Your assignment
An exact copy of every record is needed, with the pictures left out.

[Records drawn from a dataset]
+ + +
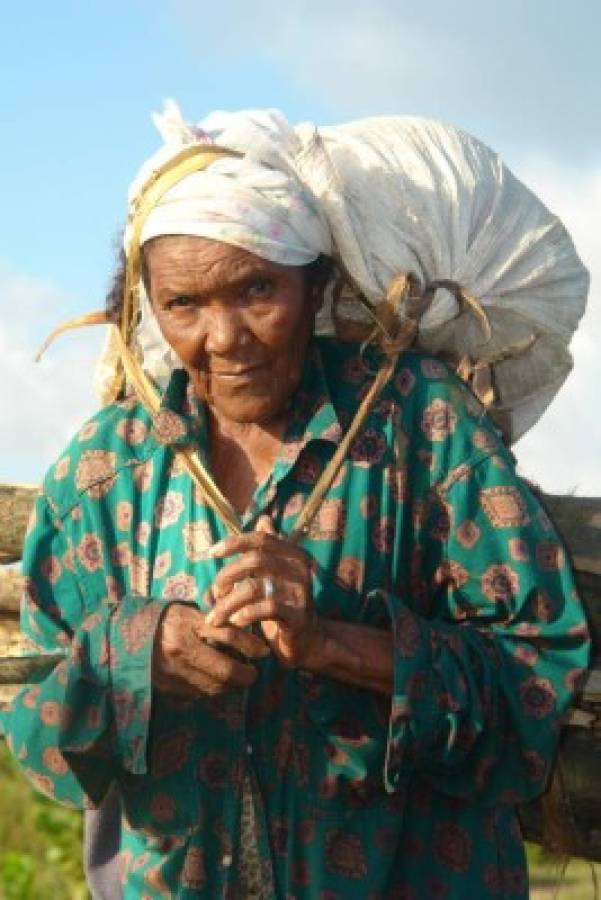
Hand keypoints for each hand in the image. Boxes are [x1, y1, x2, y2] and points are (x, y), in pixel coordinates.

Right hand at [152, 602, 269, 698]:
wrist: (127, 637)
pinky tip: (214, 681)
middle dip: (245, 675)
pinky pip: (198, 694)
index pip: (228, 636)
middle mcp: (180, 653)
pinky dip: (211, 689)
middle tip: (253, 673)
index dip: (250, 645)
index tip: (263, 651)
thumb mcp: (188, 613)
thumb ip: (214, 622)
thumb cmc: (163, 620)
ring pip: (214, 687)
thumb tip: (246, 633)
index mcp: (186, 627)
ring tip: (236, 677)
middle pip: (224, 672)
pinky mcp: (167, 689)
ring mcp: (173, 674)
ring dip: (230, 685)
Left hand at [205, 516, 326, 668]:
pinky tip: (236, 622)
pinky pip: (266, 609)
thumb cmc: (284, 603)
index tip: (212, 552)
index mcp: (293, 555)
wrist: (307, 640)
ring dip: (227, 602)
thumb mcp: (274, 574)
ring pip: (254, 588)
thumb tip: (263, 518)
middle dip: (227, 575)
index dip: (235, 542)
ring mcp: (300, 592)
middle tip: (214, 592)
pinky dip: (245, 615)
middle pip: (254, 561)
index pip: (261, 539)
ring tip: (216, 616)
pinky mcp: (298, 616)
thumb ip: (267, 550)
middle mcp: (300, 569)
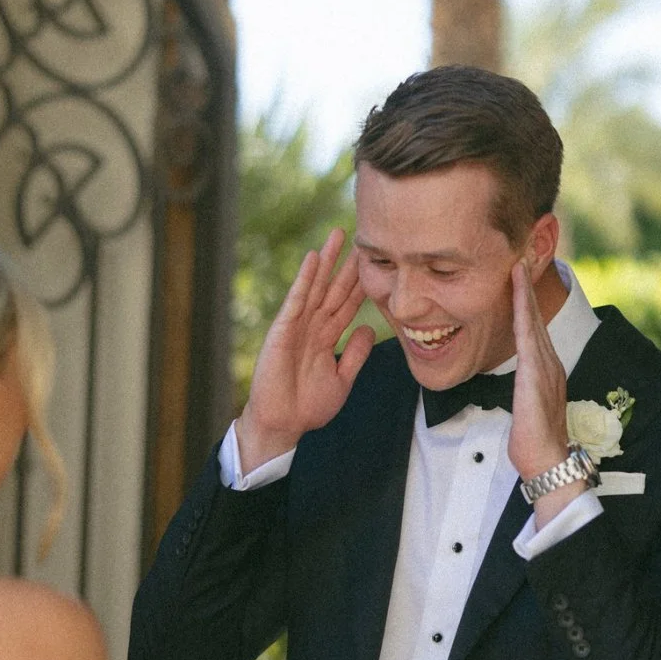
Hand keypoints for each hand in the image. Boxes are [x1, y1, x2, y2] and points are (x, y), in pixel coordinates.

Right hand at [237, 230, 374, 471]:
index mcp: (327, 339)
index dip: (361, 284)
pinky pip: (296, 300)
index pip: (348, 306)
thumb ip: (355, 355)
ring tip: (337, 236)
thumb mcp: (342, 380)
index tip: (378, 263)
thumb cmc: (308, 407)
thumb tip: (370, 329)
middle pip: (334, 290)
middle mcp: (313, 327)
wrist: (283, 424)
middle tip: (361, 237)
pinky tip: (313, 258)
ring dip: (326, 261)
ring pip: (316, 287)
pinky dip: (305, 279)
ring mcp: (297, 327)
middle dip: (347, 265)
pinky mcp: (283, 330)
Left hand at [508, 260, 586, 520]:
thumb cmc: (533, 442)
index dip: (526, 303)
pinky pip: (527, 334)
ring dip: (525, 291)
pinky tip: (515, 292)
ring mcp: (545, 367)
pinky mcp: (536, 374)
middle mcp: (550, 363)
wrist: (546, 461)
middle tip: (521, 255)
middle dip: (527, 287)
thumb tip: (514, 386)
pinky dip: (523, 310)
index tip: (517, 278)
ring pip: (533, 320)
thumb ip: (521, 391)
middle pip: (536, 317)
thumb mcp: (525, 409)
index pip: (533, 329)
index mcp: (546, 371)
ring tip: (518, 263)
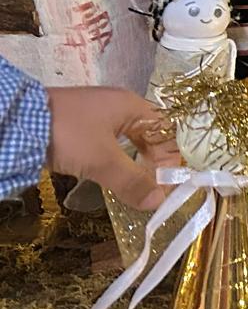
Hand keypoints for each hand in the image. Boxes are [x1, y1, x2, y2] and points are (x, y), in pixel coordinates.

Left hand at [45, 88, 180, 211]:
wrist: (13, 120)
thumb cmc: (68, 134)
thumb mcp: (101, 160)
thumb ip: (131, 182)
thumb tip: (158, 202)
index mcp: (132, 106)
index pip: (166, 132)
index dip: (170, 159)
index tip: (166, 186)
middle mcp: (118, 106)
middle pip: (149, 136)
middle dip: (153, 164)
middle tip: (151, 190)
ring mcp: (97, 114)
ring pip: (127, 141)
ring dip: (133, 164)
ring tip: (133, 187)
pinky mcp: (78, 125)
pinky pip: (108, 143)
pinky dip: (114, 161)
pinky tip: (109, 176)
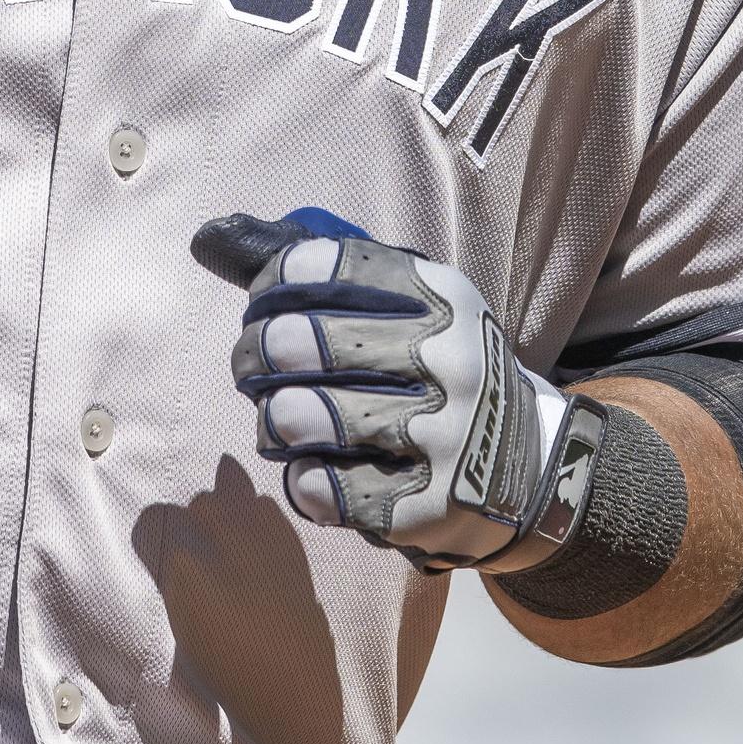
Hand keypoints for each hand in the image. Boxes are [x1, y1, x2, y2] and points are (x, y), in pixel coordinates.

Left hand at [192, 210, 601, 573]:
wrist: (532, 465)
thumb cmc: (439, 371)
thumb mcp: (409, 307)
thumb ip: (317, 271)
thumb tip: (210, 237)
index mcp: (442, 298)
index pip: (325, 266)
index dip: (271, 282)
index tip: (263, 301)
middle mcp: (449, 361)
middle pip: (299, 342)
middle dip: (254, 351)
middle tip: (250, 364)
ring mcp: (443, 438)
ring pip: (301, 417)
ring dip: (272, 417)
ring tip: (280, 418)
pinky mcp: (427, 506)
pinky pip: (322, 490)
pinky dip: (302, 480)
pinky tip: (314, 469)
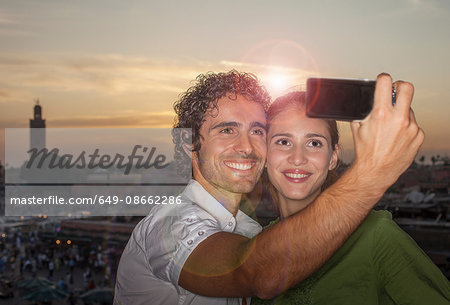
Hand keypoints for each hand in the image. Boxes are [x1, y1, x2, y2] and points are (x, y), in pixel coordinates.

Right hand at [350, 73, 423, 190]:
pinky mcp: (418, 136)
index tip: (383, 81)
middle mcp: (398, 119)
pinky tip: (397, 137)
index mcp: (381, 114)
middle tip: (395, 92)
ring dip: (401, 113)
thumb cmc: (365, 150)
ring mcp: (411, 128)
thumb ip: (365, 110)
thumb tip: (369, 99)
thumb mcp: (357, 126)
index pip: (386, 81)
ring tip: (390, 128)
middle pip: (407, 87)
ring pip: (409, 109)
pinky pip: (414, 124)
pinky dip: (406, 128)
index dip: (383, 79)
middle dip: (400, 86)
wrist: (375, 171)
+ + +
Result of this exercise
Hand keypoints for each hand in the image. Boxes are [x1, y1, x2, y2] and points are (x, y), in pixel coordinates.

Right hand at [152, 602, 269, 698]:
wrist: (127, 637)
pinky tip: (214, 681)
middle dip: (245, 675)
pinky pip: (198, 694)
index pip: (228, 636)
middle mcp: (180, 653)
pinky dip: (211, 689)
middle tip: (253, 673)
index dip: (250, 645)
index tip: (263, 651)
thumb mcp: (188, 613)
thumb ip: (214, 622)
thumb cmc: (163, 620)
ring pip: (214, 687)
thumb tip: (246, 633)
index mcp: (186, 627)
ring tip: (236, 677)
middle pip: (224, 672)
pinky mcp: (167, 689)
ring mcp: (173, 674)
ring dip: (230, 685)
Left hand at [205, 516, 326, 668]:
pinky tip: (236, 622)
pinky pip: (266, 609)
thumb cmc: (284, 603)
index tip: (212, 552)
index mcp: (293, 555)
wrist: (307, 640)
ring dip: (227, 602)
thumb mcp: (274, 574)
ring pip: (254, 588)
thumb tip: (263, 518)
middle dip: (227, 575)
index dip: (235, 542)
ring mcp: (300, 592)
middle tip: (214, 592)
pinky dip: (245, 615)
middle pip: (254, 561)
index pip: (261, 539)
ring tip: (216, 616)
pinky mcp: (298, 616)
thumb ip: (267, 550)
middle mcp: (300, 569)
Hand keypoints for each hand in the image. Boxes are [x1, y1, x2, y2] and points are (x, y), in pixel coordinates.

Right hand at [237, 230, 374, 471]:
index mcp: (327, 339)
index dip: (361, 284)
pinky pip: (296, 300)
index pip: (348, 306)
thumb ip: (355, 355)
ring tip: (337, 236)
thumb mcp: (342, 380)
index tip: (378, 263)
thumb cmc: (308, 407)
thumb tip: (370, 329)
middle pip: (334, 290)
middle mcp: (313, 327)
wrist: (283, 424)
middle tip: (361, 237)
pinky tip: (313, 258)
ring dip: (326, 261)
ring pip: (316, 287)
pinky dip: (305, 279)
ring mcp: (297, 327)
middle dip: (347, 265)
pinky mcp: (283, 330)
Left hand at [508, 260, 586, 520]:
thumb cmc: (533, 442)
index dip: (526, 303)
pinky pip: (527, 334)
ring dip: (525, 291)
pinky tip: (515, 292)
ring mcp: (545, 367)
pinky mcp: (536, 374)
middle mcp: (550, 363)
wrist: (546, 461)
middle tip: (521, 255)
middle dip: (527, 287)
thumb tip: (514, 386)
pinky dip: (523, 310)
index tip: (517, 278)
ring pip: (533, 320)
thumb ip: (521, 391)
middle pip: (536, 317)
thumb mcp: (525, 409)
index pip: (533, 329)
index mcp: (546, 371)
ring tip: (518, 263)
Hand keypoints for each hand in the image. Boxes are [x1, y1, x2, y2] and points are (x, y), in pixel coordinates.

Left hand at [45, 88, 180, 211]:
wrist: (13, 120)
thumb cmc: (68, 134)
thumb mcp: (101, 160)
thumb ip: (131, 182)
thumb tip: (158, 202)
index mcp: (132, 106)
index pip: (166, 132)
index dip: (170, 159)
index tip: (166, 186)
middle mcp: (118, 106)
middle pip: (149, 136)
middle dip: (153, 164)
middle tip: (151, 190)
ring mcp: (97, 114)
ring pip: (127, 141)
ring dip: (133, 164)
ring tip: (133, 187)
pinky mcp: (78, 125)
pinky pip: (108, 143)
pinky dip: (114, 161)
pinky tip: (109, 176)
Hand keypoints for each hand in the image. Boxes are [x1, y1, x2, y2] and points are (x, y), in pixel coordinates.

Left hand at [192, 210, 601, 573]:
wrist: (532, 465)
thumb cmc: (439, 371)
thumb mcp: (409, 307)
thumb ip: (317, 271)
thumb tip: (210, 237)
index mcp: (442, 298)
index pip: (325, 266)
index dip: (271, 282)
index tip: (263, 301)
middle mcp: (449, 361)
middle pip: (299, 342)
middle dip: (254, 351)
middle tip: (250, 364)
ring mcp: (443, 438)
ring pip: (301, 417)
ring dip: (272, 417)
ring tip: (280, 418)
pinky mcp: (427, 506)
pinky pip: (322, 490)
pinky dip: (302, 480)
pinky tip: (314, 469)
Hand keypoints for each hand in the image. Boxes are [x1, y1, x2, y2] and points are (x, y), in pixel coordinates.

Right hand at [350, 73, 423, 190]:
pinky mcp: (418, 136)
index tip: (383, 81)
middle mcp: (398, 119)
pinky tip: (397, 137)
index mcp: (381, 114)
middle tip: (395, 92)
ring dip: (401, 113)
thumb cmc: (365, 150)
ring mcp: (411, 128)
thumb ip: (365, 110)
thumb tip: (369, 99)
thumb mcp: (357, 126)
index pip: (386, 81)
ring tip: (390, 128)
middle pip: (407, 87)
ring pip: (409, 109)
pinky pip: (414, 124)
pinky dip: (406, 128)
index dip: (383, 79)
middle dip: (400, 86)
wrist: (375, 171)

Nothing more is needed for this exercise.